Work instructions => Turn every line of the rows below into a Markdown table with two columns, Num for the line's number and Text for the line itself. Skip any blank lines.

─── Exercise inputs

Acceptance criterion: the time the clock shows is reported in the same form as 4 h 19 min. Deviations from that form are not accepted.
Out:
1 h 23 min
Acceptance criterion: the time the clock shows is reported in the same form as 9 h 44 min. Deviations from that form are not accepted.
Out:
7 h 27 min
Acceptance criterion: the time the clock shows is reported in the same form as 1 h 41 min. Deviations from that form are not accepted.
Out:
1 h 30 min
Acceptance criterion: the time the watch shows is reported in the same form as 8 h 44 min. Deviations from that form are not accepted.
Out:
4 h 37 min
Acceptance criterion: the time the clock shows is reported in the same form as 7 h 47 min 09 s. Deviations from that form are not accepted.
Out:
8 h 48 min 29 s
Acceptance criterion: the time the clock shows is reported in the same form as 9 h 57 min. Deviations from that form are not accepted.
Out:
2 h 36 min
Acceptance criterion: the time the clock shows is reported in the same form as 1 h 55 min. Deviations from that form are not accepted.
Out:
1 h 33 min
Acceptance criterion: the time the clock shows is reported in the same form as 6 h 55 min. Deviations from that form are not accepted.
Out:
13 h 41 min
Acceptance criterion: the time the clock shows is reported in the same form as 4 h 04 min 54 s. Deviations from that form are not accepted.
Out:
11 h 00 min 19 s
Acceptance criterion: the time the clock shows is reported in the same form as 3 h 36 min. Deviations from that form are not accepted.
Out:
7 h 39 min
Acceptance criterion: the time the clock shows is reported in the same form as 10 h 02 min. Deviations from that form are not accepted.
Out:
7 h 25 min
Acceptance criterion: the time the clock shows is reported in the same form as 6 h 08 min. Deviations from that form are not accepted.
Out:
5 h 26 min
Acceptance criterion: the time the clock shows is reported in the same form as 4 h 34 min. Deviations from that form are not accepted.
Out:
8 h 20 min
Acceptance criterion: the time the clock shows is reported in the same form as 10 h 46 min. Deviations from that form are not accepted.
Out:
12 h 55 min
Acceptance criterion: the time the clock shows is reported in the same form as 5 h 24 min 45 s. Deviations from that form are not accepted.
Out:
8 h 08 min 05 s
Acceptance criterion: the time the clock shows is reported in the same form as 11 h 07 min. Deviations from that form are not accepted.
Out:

──────

Answer to this exercise =>
| Num | Text |
|---|---|
| 1 | Acceptance criterion: the time the clock shows is reported in the same form as 4 h 19 min. Deviations from that form are not accepted. |
| 2 | Out: |
| 3 | 1 h 23 min |
| 4 | Acceptance criterion: the time the clock shows is reported in the same form as 9 h 44 min. Deviations from that form are not accepted. |
| 5 | Out: |
| 6 | 7 h 27 min |
| 7 | Acceptance criterion: the time the clock shows is reported in the same form as 1 h 41 min. Deviations from that form are not accepted. |
| 8 | Out: |
| 9 | 1 h 30 min |
| 10 | Acceptance criterion: the time the watch shows is reported in the same form as 8 h 44 min. Deviations from that form are not accepted. |
| 11 | Out: |
| 12 | 4 h 37 min |
| 13 | Acceptance criterion: the time the clock shows is reported in the same form as 7 h 47 min 09 s. Deviations from that form are not accepted. |
| 14 | Out: |
| 15 | 8 h 48 min 29 s |
| 16 | Acceptance criterion: the time the clock shows is reported in the same form as 9 h 57 min. Deviations from that form are not accepted. |
| 17 | Out: |
| 18 | 2 h 36 min |
| 19 | Acceptance criterion: the time the clock shows is reported in the same form as 1 h 55 min. Deviations from that form are not accepted. |
| 20 | Out: |
| 21 | 1 h 33 min |
| 22 | Acceptance criterion: the time the clock shows is reported in the same form as 6 h 55 min. Deviations from that form are not accepted. |
| 23 | Out: |
| 24 | 13 h 41 min |
| 25 | Acceptance criterion: the time the clock shows is reported in the same form as 4 h 04 min 54 s. Deviations from that form are not accepted. |
| 26 | Out: |
| 27 | 11 h 00 min 19 s |
| 28 | Acceptance criterion: the time the clock shows is reported in the same form as 3 h 36 min. Deviations from that form are not accepted. |
| 29 | Out: |
| 30 | 7 h 39 min |
| 31 | Acceptance criterion: the time the clock shows is reported in the same form as 10 h 02 min. Deviations from that form are not accepted. |
| 32 | Out: |
| 33 | 7 h 25 min |
| 34 | Acceptance criterion: the time the clock shows is reported in the same form as 6 h 08 min. Deviations from that form are not accepted. |
| 35 | Out: |
| 36 | 5 h 26 min |
| 37 | Acceptance criterion: the time the clock shows is reported in the same form as 4 h 34 min. Deviations from that form are not accepted. |
| 38 | Out: |
| 39 | 8 h 20 min |
| 40 | Acceptance criterion: the time the clock shows is reported in the same form as 10 h 46 min. Deviations from that form are not accepted. |
| 41 | Out: |
| 42 | 12 h 55 min |
| 43 | Acceptance criterion: the time the clock shows is reported in the same form as 5 h 24 min 45 s. Deviations from that form are not accepted. |
| 44 | Out: |
| 45 | 8 h 08 min 05 s |
| 46 | Acceptance criterion: the time the clock shows is reported in the same form as 11 h 07 min. Deviations from that form are not accepted. |
| 47 | Out: |